▶ Required work
Your response should be every line of the data, written out exactly.

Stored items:

--- START ---

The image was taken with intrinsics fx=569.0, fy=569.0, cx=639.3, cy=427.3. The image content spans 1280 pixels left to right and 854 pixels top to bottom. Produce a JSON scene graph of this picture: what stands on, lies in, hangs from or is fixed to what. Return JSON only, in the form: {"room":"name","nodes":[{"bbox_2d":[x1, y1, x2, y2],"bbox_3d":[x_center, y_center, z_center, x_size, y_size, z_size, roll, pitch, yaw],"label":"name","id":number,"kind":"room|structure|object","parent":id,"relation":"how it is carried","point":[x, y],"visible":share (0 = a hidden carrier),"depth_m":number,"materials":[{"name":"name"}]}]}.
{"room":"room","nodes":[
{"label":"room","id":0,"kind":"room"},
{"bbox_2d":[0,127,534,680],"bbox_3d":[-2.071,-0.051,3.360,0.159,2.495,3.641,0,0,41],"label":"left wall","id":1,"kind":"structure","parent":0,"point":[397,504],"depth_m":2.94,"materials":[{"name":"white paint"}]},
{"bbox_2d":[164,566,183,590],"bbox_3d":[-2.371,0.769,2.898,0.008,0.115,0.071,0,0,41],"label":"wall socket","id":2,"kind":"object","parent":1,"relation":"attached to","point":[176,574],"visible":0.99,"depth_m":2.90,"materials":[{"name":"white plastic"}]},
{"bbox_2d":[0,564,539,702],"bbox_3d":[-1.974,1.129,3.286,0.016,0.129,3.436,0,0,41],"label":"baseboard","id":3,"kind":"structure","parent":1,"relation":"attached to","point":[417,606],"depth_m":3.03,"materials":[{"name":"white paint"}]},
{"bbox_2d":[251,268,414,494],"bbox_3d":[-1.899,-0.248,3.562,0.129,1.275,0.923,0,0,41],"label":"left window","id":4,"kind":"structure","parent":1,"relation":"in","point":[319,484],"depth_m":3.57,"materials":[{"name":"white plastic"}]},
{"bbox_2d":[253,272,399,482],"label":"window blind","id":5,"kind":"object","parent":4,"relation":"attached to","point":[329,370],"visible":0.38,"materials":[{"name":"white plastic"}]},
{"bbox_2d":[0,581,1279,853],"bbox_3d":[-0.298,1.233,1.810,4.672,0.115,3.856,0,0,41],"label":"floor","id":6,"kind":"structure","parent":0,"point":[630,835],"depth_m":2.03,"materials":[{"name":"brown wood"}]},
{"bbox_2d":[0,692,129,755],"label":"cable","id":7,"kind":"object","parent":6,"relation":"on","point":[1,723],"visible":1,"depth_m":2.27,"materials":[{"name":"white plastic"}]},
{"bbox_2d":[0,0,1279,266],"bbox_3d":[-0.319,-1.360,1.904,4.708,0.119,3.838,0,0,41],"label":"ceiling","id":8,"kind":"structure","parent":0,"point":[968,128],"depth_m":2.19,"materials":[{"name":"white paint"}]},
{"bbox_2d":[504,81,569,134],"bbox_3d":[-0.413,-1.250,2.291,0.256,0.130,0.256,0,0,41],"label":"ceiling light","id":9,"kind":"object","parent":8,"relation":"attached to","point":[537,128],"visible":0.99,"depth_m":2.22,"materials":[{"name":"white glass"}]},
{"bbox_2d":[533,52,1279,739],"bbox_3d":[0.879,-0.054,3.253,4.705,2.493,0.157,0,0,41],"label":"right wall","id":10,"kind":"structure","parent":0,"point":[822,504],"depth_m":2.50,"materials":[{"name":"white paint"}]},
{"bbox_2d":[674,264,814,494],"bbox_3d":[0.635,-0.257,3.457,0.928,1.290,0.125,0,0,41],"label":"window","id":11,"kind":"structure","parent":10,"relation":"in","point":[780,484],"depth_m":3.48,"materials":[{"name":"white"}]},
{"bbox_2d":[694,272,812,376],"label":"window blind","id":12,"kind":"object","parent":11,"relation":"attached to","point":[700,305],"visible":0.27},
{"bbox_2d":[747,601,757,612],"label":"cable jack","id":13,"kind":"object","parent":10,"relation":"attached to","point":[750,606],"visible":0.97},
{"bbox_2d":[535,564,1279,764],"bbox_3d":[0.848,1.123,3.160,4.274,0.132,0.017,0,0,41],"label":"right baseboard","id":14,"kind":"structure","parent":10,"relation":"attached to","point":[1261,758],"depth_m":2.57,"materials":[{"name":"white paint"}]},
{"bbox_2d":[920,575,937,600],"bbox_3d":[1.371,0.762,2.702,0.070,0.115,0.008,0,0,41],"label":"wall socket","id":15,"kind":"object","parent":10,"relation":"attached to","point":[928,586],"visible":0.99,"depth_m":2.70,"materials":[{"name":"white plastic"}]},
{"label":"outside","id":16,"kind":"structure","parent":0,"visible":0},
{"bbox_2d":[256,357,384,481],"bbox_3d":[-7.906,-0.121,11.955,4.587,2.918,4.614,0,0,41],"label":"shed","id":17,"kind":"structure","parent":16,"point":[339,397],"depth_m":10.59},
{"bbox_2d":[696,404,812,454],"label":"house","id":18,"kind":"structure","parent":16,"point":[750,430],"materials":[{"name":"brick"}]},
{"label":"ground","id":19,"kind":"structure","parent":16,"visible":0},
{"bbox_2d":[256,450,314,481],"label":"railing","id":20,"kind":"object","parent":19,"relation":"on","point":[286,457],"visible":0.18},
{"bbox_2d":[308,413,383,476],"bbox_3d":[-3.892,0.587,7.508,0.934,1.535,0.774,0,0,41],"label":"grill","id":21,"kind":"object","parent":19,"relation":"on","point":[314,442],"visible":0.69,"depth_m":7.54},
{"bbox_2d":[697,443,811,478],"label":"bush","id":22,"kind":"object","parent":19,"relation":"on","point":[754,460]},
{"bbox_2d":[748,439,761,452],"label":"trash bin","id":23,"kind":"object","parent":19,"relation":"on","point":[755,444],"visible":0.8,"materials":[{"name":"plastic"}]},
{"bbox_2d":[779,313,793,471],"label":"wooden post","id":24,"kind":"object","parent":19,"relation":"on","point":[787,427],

--- END ---

▶ Result
The image was taken with intrinsics fx=569.0, fy=569.0, cx=639.3, cy=427.3. The image content spans 1280 pixels left to right and 854 pixels top to bottom. Produce a JSON scene graph of this picture: what stands on, lies in, hangs from or is fixed to what. Return JSON only, in the form: {"room":"name","nodes":[{"bbox_2d":[x1, y1, x2, y2],"bbox_3d":[x_center, y_center, z_center, x_size, y_size, z_size, roll, pitch, yaw],"label":"name","id":number,"kind":"room|structure|object","parent":id,"relation":"how it is carried","point":[x, y],"visible":share (0 = a hidden carrier),"depth_m":number,"materials":[{"name":"name"}]}]}.
{"room":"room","nodes":[
{"label":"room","id":0,"kind":"room"},
{"bbox_2d":[0,127,534,680],"bbox_3d":[-2.071,-0.051,3.360,0.159,2.495,3.641,0,0,41],"label":"left wall","id":1,"kind":"structure","parent":0,"point":[397,504],"depth_m":2.94,"materials":[{"name":"white paint"}]},
{"bbox_2d":[164,566,183,590],"bbox_3d":[-2.371,0.769,2.898,0.008,0.115,0.071,0,0,41],"label":"wall socket","id":2,"kind":"object","parent":1,"relation":"attached to","point":[176,574],"visible":0.99,"depth_m":2.90,"materials":[{"name":"white plastic"}]},
{"bbox_2d":[0,564,539,702],"bbox_3d":[-1.974,1.129,3.286,0.016,0.129,3.436,0,0,41],"label":"baseboard","id":3,"kind":"structure","parent":1,"relation":"attached to","point":[417,606],"depth_m":3.03,"materials":[{"name":"white paint"}]},
{"bbox_2d":[251,268,414,494],"bbox_3d":[-1.899,-0.248,3.562,0.129,1.275,0.923,0,0,41],"label":"left window","id":4,"kind":"structure","parent":1,"relation":"in","point":[319,484],"depth_m":3.57,"materials":[{"name":"white plastic"}]},
{"bbox_2d":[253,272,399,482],"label":"window blind","id":5,"kind":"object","parent":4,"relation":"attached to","point":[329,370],"visible":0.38,"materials":[{"name":"white plastic"}]},
{"bbox_2d":[0,581,1279,853],"bbox_3d":[-0.298,1.233,1.810,4.672,0.115,3.856,0,0,41],"label":"floor","id":6,"kind":"structure","parent":0,"point":[630,835],"depth_m":2.03,"materials":[{"name":"brown wood"}]},
{"bbox_2d":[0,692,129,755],"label":"cable","id":7,"kind":"object","parent":6,"relation":"on","point":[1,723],"visible":1,"depth_m":2.27,"materials":[{"name":"white plastic"}]},
{"bbox_2d":[0,0,1279,266],"bbox_3d":[-0.319,-1.360,1.904,4.708,0.119,3.838,0,0,41],"label":"ceiling","id":8,"kind":"structure","parent":0,"point":[968,128],"depth_m":2.19,"materials":[{"name":"white paint"}]},
{"bbox_2d":[504,81,569,134],"bbox_3d":[-0.413,-1.250,2.291,0.256,0.130,0.256,0,0,41],"label":"ceiling light","id":9,"kind":"object","parent":8,"relation":"attached to","point":[537,128],"visible":0.99,"depth_m":2.22,"materials":[{"name":"white glass"}]},
{"bbox_2d":[533,52,1279,739],"bbox_3d":[0.879,-0.054,3.253,4.705,2.493,0.157,0,0,41],"label":"right wall","id":10,"kind":"structure","parent":0,"point":[822,504],"depth_m":2.50,"materials":[{"name":"white paint"}]},
{"bbox_2d":[674,264,814,494],"bbox_3d":[0.635,-0.257,3.457,0.928,1.290,0.125,0,0,41],"label":"window","id":11,"kind":"structure","parent":10,"relation":"in","point":[780,484],"depth_m":3.48,"materials":[{"name":"white"}]},
{"bbox_2d":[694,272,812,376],"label":"window blind","id":12,"kind":"object","parent":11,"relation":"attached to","point":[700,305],"visible":0.27},
{"bbox_2d":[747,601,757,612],"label":"cable jack","id":13,"kind":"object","parent":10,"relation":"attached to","point":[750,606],"visible":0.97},
{"bbox_2d":[535,564,1279,764],"bbox_3d":[0.848,1.123,3.160,4.274,0.132,0.017,0,0,41],"label":"right baseboard","id":14,"kind":"structure","parent":10,"relation":"attached to","point":[1261,758],"depth_m":2.57,"materials":[{"name":"white paint"}]},
{"bbox_2d":[920,575,937,600],"bbox_3d":[1.371,0.762,2.702,0.070,0.115,0.008,0,0,41],"label":"wall socket","id":15,"kind":"object","parent":10,"relation":"attached to","point":[928,586],"visible":0.99,"depth_m":2.70,"materials":[{"name":"white plastic"}]},
{"label":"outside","id":16,"kind":"structure","parent":0,"visible":0},
{"bbox_2d":[256,357,384,481],"bbox_3d":[-7.906,-0.121,11.955,4.587,2.918,4.614,0,0,41],"label":"shed","id":17,"kind":"structure","parent":16,"point":[339,397],"depth_m":10.59},
{"bbox_2d":[696,404,812,454],"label":"house","id":18,"kind":"structure","parent":16,"point":[750,430],"materials":[{"name":"brick"}]},
{"label":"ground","id":19,"kind":"structure","parent":16,"visible":0},
{"bbox_2d":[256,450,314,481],"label":"railing","id":20,"kind":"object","parent":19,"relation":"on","point":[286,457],"visible":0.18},
{"bbox_2d":[308,413,383,476],"bbox_3d":[-3.892,0.587,7.508,0.934,1.535,0.774,0,0,41],"label":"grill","id":21,"kind":"object","parent":19,"relation":"on","point":[314,442],"visible":0.69,"depth_m":7.54},
{"bbox_2d":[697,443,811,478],"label":"bush","id":22,"kind":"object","parent":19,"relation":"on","point":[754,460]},
{"bbox_2d":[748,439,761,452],"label":"trash bin","id":23,"kind":"object","parent":19,"relation":"on","point":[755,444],"visible":0.8,"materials":[{"name":"plastic"}]},
{"bbox_2d":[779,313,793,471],"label":"wooden post","id":24,"kind":"object","parent":19,"relation":"on","point":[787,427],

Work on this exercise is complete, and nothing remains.